- **WHAT TO DO**:
Whenever the word "midY" turns up in a line below, that line should be copied.

_ _ _

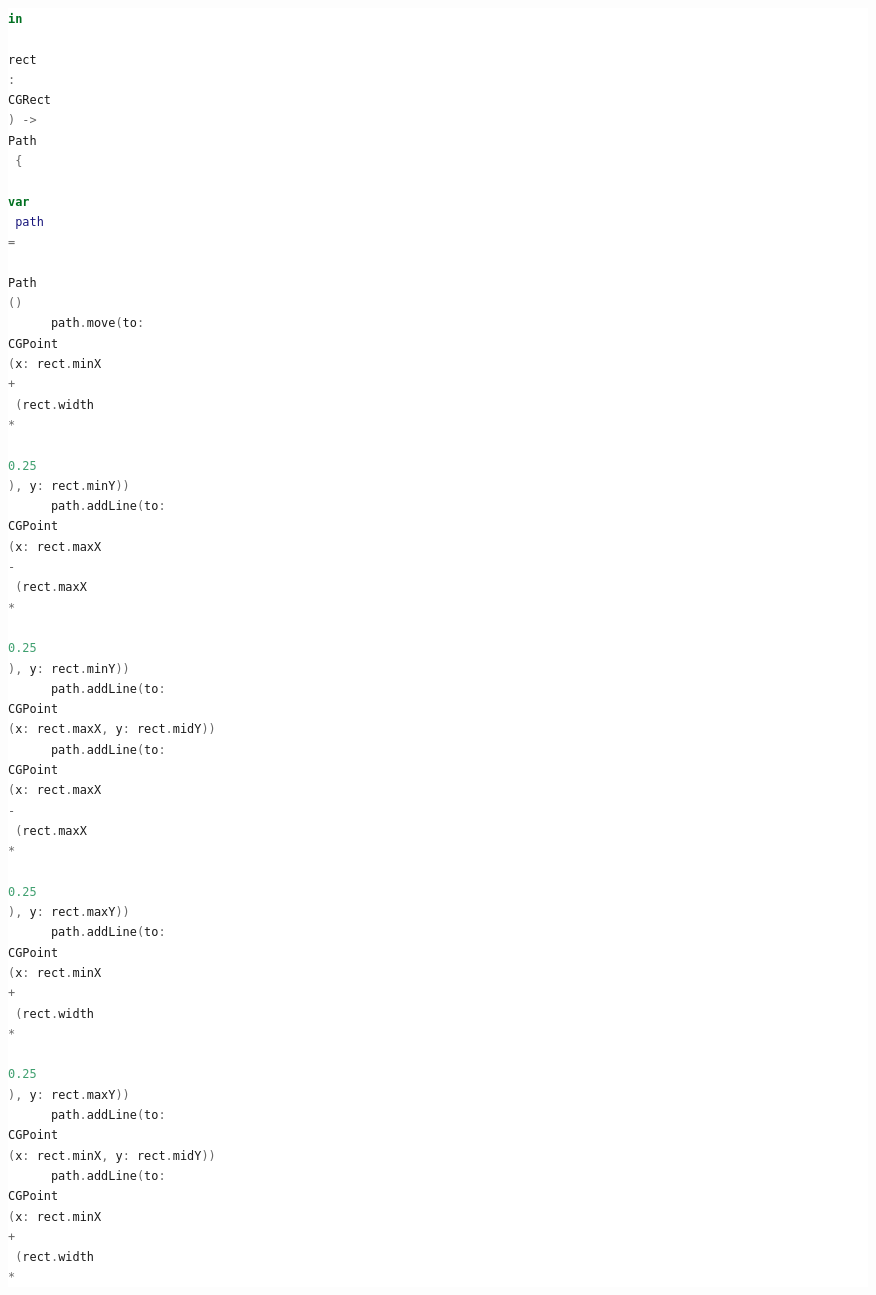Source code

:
 ```swift
in
 
rect
: 
CGRect
) -> 
Path
 {
      
var
 path 
=
 
Path
()
      path.move(to: 
CGPoint
(x: rect.minX 
+
 (rect.width 
*
 
0.25
), y: rect.minY))
      path.addLine(to: 
CGPoint
(x: rect.maxX 
-
 (rect.maxX 
*
 
0.25
), y: rect.minY))
      path.addLine(to: 
CGPoint
(x: rect.maxX, y: rect.midY))
      path.addLine(to: 
CGPoint
(x: rect.maxX 
-
 (rect.maxX 
*
 
0.25
), y: rect.maxY))
      path.addLine(to: 
CGPoint
(x: rect.minX 
+
 (rect.width 
*
 
0.25
), y: rect.maxY))
      path.addLine(to: 
CGPoint
(x: rect.minX, y: rect.midY))
      path.addLine(to: 
CGPoint
(x: rect.minX 
+
 (rect.width 
*
```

_ _ _

- **SOLUTION BELOW**:
(x: rect.maxX, y: rect.midY))
(x: rect.minX, y: rect.midY))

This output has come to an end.